It is unlawful to buy, sell or possess nongame birds or their parts, dead or alive. 

Thus, to my understanding, GAME birds (in this case turkeys) can be sold if dead w/out permit...as long as tagged.


----------



## The Ojibwa (May 30, 2010)

So we have a few previous/past game wardens in our Ohio Taxidermist Association and talking with them in the past, it is NOT ilegal to sell legally tagged skins of deer or game birds...it is however, illegal to sell whole deer, whole turkeys, whole pheasants,etc. The way they say, as long as they are dead, tagged, and skinned then all is well.


----------



## Minnowhead (Jan 12, 2011)

I mounted my double beard turkey in full strut, so no more full mounts. I'll take a picture and put it in an album. That's it for the trophy room. I gave my fans to a lady who paints scenes on the feathers. As far as the meat, we smoke the breast and it turns out great. Also make a homemade "chicken " noodle soup with the chunks of meat. Very very good way to use up the turkey.


----------



## I_Shock_Em (Jul 20, 2008)

Ojibwa- I'm in the process of trying to find a link. I cannot say for 100% certainty that I'm right, but I spoke with my taxidermist about this before and he said that if someone brings him something (fish, deer, etc) to mount, but never comes back for it and pays for it, he is stuck with it. He said that he is NOT allowed to sell any part of a wild animal. I'm pretty sure that the same concept applies to meat. I do know that it is illegal to sell the meat from a whitetail harvested in Ohio (unless it was farm raised). Not sure whether or not this applies to turkeys as well. If you find any links, post em. We'll figure this out


----------



## I_Shock_Em (Jul 20, 2008)

I'd like to get a full strut mount one day....definately gotta wait til I'm not living in an apartment with limited space though


----------



## I_Shock_Em (Jul 20, 2008)

Got it. When it comes to the sales of TURKEY parts:

(H) Sales of turkey parts

(1) It shall be unlawful for any person to buy, sell or offer for sale any wild turkey, or part thereof, taken from the wild, except:

(a) Legally acquired and possessed turkey feathers, bones, spurs, feet, skin and beards may be bought and sold at any time individually or as a wildlife ornamental product by the legal owner.

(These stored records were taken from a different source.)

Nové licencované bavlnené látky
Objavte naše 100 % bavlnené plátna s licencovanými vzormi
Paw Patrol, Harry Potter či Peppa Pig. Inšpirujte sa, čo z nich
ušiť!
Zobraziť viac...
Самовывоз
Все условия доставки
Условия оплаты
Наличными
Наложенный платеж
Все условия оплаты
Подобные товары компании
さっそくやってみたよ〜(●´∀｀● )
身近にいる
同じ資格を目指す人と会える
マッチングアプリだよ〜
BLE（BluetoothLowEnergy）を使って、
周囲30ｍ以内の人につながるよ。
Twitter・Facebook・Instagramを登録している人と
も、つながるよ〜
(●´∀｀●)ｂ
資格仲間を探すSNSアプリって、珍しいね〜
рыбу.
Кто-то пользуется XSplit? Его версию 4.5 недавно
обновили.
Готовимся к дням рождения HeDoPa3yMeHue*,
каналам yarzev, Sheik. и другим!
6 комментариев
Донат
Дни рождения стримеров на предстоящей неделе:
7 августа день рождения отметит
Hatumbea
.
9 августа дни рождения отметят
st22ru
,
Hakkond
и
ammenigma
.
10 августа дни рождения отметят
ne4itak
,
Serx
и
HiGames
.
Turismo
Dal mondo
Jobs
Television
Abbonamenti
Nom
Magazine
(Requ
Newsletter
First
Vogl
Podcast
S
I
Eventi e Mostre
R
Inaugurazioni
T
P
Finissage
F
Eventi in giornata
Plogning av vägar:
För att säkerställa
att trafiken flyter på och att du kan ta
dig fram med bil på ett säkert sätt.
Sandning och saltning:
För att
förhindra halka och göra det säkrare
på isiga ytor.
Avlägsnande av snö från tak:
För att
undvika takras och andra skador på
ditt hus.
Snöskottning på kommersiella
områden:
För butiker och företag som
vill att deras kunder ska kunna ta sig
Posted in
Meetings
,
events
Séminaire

(b) Wild turkey taxidermy products may be bought or sold at any time. At the time of the purchase or sale the taxidermy product must be accompanied by a signed statement or receipt, legible in the English language, which lists the previous owner&#8217;s name, address and phone number, the state of kill(s) and the assigned tag, seal, certificate for legal ownership or permit number(s), if applicable, and the number of wild turkey, from which the said wild turkey parts originated, that were sold during the transaction. This information must remain with the taxidermy product unless said product(s) are disassembled and manufactured into a wildlife ornamental product(s).

Here's the link. it's at the bottom of the page

http://codes.ohio.gov/oac/1501:31-15-10

I did read that deer meat can be sold if it is tagged/certified by the DOW. Didn't come across anything yet when it comes to deer mounts/antlers. I would assume the same as turkey parts. Any idea if there are different rules for fish since they are not tagged?


----------



## The Ojibwa (May 30, 2010)

I'm 99.9% sure that deer are the same way as turkeys. Ever notice why your deer processor keeps the backhides? They sell them.

I can't say anything w/ confidence about fish but from what I've been told (by other taxis) its a no no. This is because they can't track them b/c they're not tagged like you said.


----------



## firstflight111 (May 22, 2008)

weasel said:


> i see first flite has no turkeys yet. maybe monday?


dude with all the guys i have taken out we have gotten 9 as of today  and no i have no lifted my gun yet  there is no rush for me to kill my birds yet ..nobody get in there but me bawhaaa


----------